/sqldf

A simple wrapper to run SQL queries (SQLite3) on pandas.Dataframe objects (Python)

Primary LanguagePythonMIT LicenseMIT

SQLDF - Structured Query Language (SQL) on DataFrames (DF)

A simple wrapper to run SQL (SQLite) queries on pandas.DataFrame objects (Python).

Requirements

  • 'python' >= 3.5
  • 'pandas' >= 1.0

Installation

With pip (from PyPI repository):

pip install sqldf

Examples of use

  • SELECT query with WHERE condition
# Import libraries
import pandas as pd
import numpy as np
import sqldf

# Create a dummy pd.Dataframe
df = pd.DataFrame({'col1': ['A', 'B', np.NaN, 'C', 'D'], 'col2': ['F', np.NaN, 'G', 'H', 'I']})

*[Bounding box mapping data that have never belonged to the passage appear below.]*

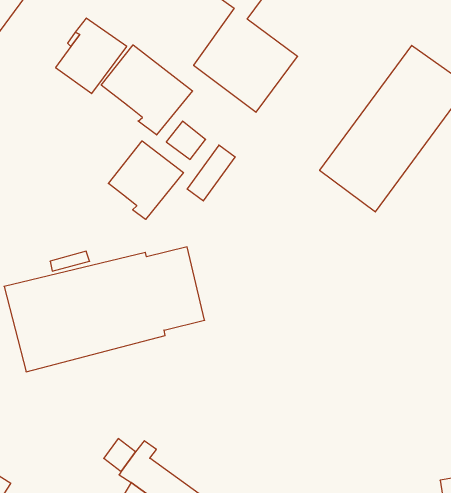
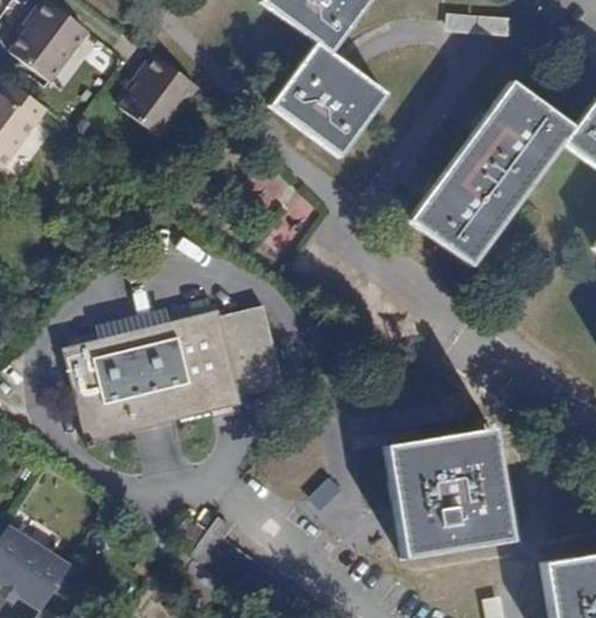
building: [101,45,193,135] -> none
building: [108,141,183,219] -> none
building: none -> [387,428,513,558]

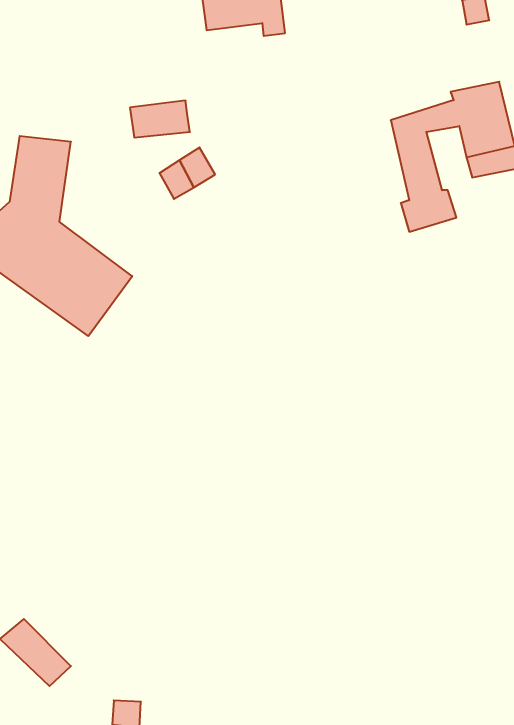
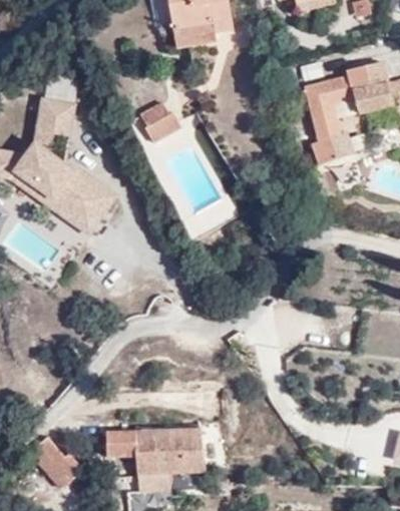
building: [130,101,190,138] -> [174,18,217,44]
building: none -> [109,429,208,494]

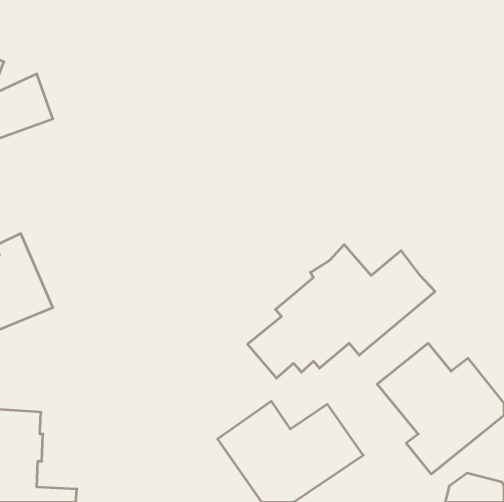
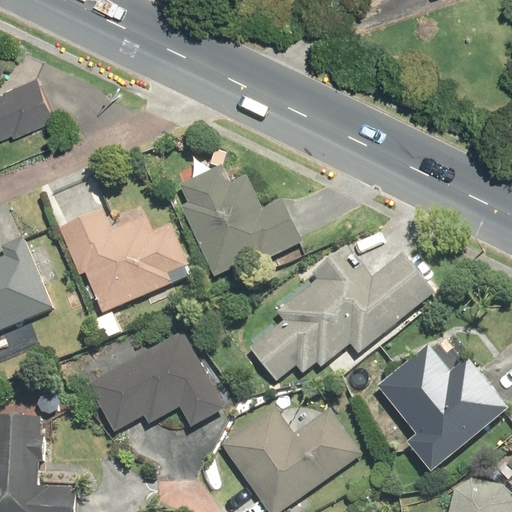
building: none -> [178,162,303,277]
building: none -> [59,208,189,312]
building: none -> [85,330,225,433]

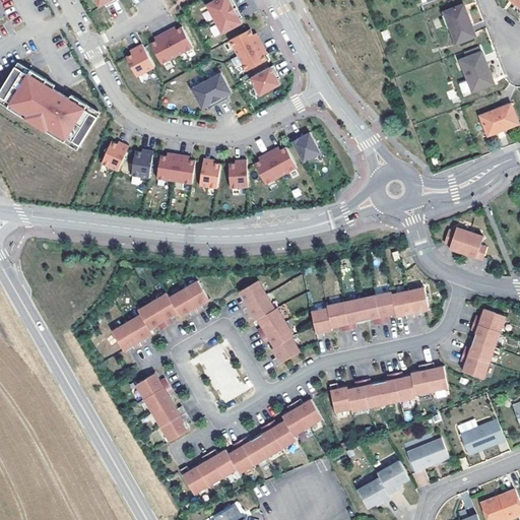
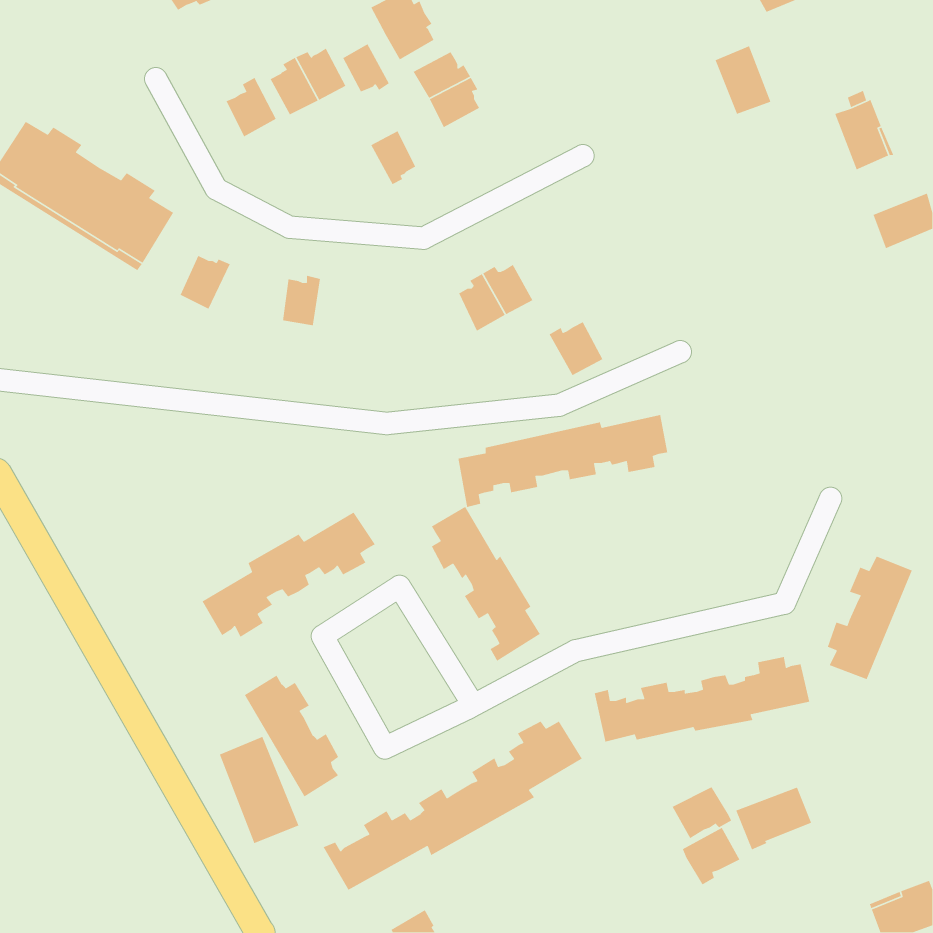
building: [445,7,476,46] -> [715,45,771,115]
building: [250,65,279,95] -> none
building: [191,80,217,108] -> [342,43,390,93]
building: [289,132,320,162] -> [549,321,603,376]
building: [130,149,152,178] -> none
building: [174,154,195,184] -> none
building: [199,158,220,188] -> none
building: [229,160,248,189] -> none
building: [444,225,486,258] -> none
building: [312,287,429,339] -> [457,414,668,508]
building: [197,341,242,401] -> [219,736,300,844]
building: [461,417,506,451] -> none
building: [358,475,391,505] -> [672,786,732,839]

# Define a SQL (SQLite3) query
query = """
SELECT *
FROM df
WHERE col_1 IS NOT NULL;
"""

# Run the query
df_view = sqldf.run(query)
  • UPDATE query that change inplace a pd.Dataframe
# Import libraries
import pandas as pd
import sqldf

# Create a dummy pd.Dataframe
url = ('https://raw.github.com/pandas-dev/pandas/master/pandas/tests/data/tips.csv')
tips = pd.read_csv(url)

# Define a SQL (SQLite3) query
query = """
UPDATE tips
SET tip = tip*2
WHERE tip < 2;
"""

# Run the query
sqldf.run(query)

How it works

  1. It create a virtual in-memory SQLite3 database at runtime
  2. It convert the pd.DataFrame input(s) to SQL table(s)
  3. It proceed the SQL query on the table(s)
  4. It convert back the SQL table(s) to updated pd.DataFrame(s) if required
  5. It returns the result of the query if required